Moorland Waldorf School

Learning about the natural world

Over the last four years, Moorland Waldorf School has been developing an innovative nature studies curriculum, which we hope begins to equip our children for the profound reassessment of our relationship to the natural world that their generation will be called upon to make.

Our approach begins with developing in our children a moral relationship towards the natural world. We experience wonder at its magnificence and beauty, and the countless mysteries hidden within it. We learn respect for its intricacies, inter-relationships and symbioses that too often elude our human comprehension. And we practice reciprocity in our interactions with the natural world, ensuring we give back in the same of measure with which we take.

Treading lightly and respectfully into the natural world, we enter it with sharpened senses. This is the beginning of our scientific approach. Ours is not a science that dissects, analyses, and reduces the wonders around us. Instead, it endeavours to comprehend them in all their living complexity.

This year, the focus of our outdoor studies lessons will be a small “rewilding” project on the school grounds. Having fought with nature for years over a small piece of land prone to flooding, we have decided to allow it to be what it wants to be: a bio-diverse willow wetland. The children will help to create this exciting new habitat, and in the process they will learn invaluable lessons.

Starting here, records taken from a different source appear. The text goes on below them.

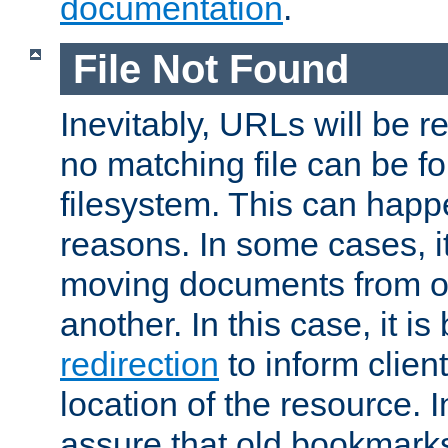
documentation
.
File Not Found
Inevitably, URLs will be r
no matching file can be fo
filesystem. This can happ
reasons. In some cases, it
moving documents from on
another. In this case, it is
redirection
to inform clien
location of the resource. 
assure that old bookmarks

Bogs and marshes are not necessarily considered attractive landscapes, but they create a haven for insect life. Sometimes insects get a bad press, but their catastrophic decline in recent decades accounts for a parallel decline in our birdlife. By recreating a marshy landscape, we are returning this small piece of land to a state that much of the British Isles existed in before we drained it so extensively for agricultural purposes. By damming and flooding our little wetland, we are performing the function that our indigenous beavers would once have performed.

Throughout the year to come, we will weave our lessons with traditional folklore and indigenous stories. In this way, we both reconnect with and re-mythologise the extraordinary landscape we live in.

In everything we do, our aim is not to burden our children with the scale of the environmental crisis facing us, but instead to point them towards a path of healing.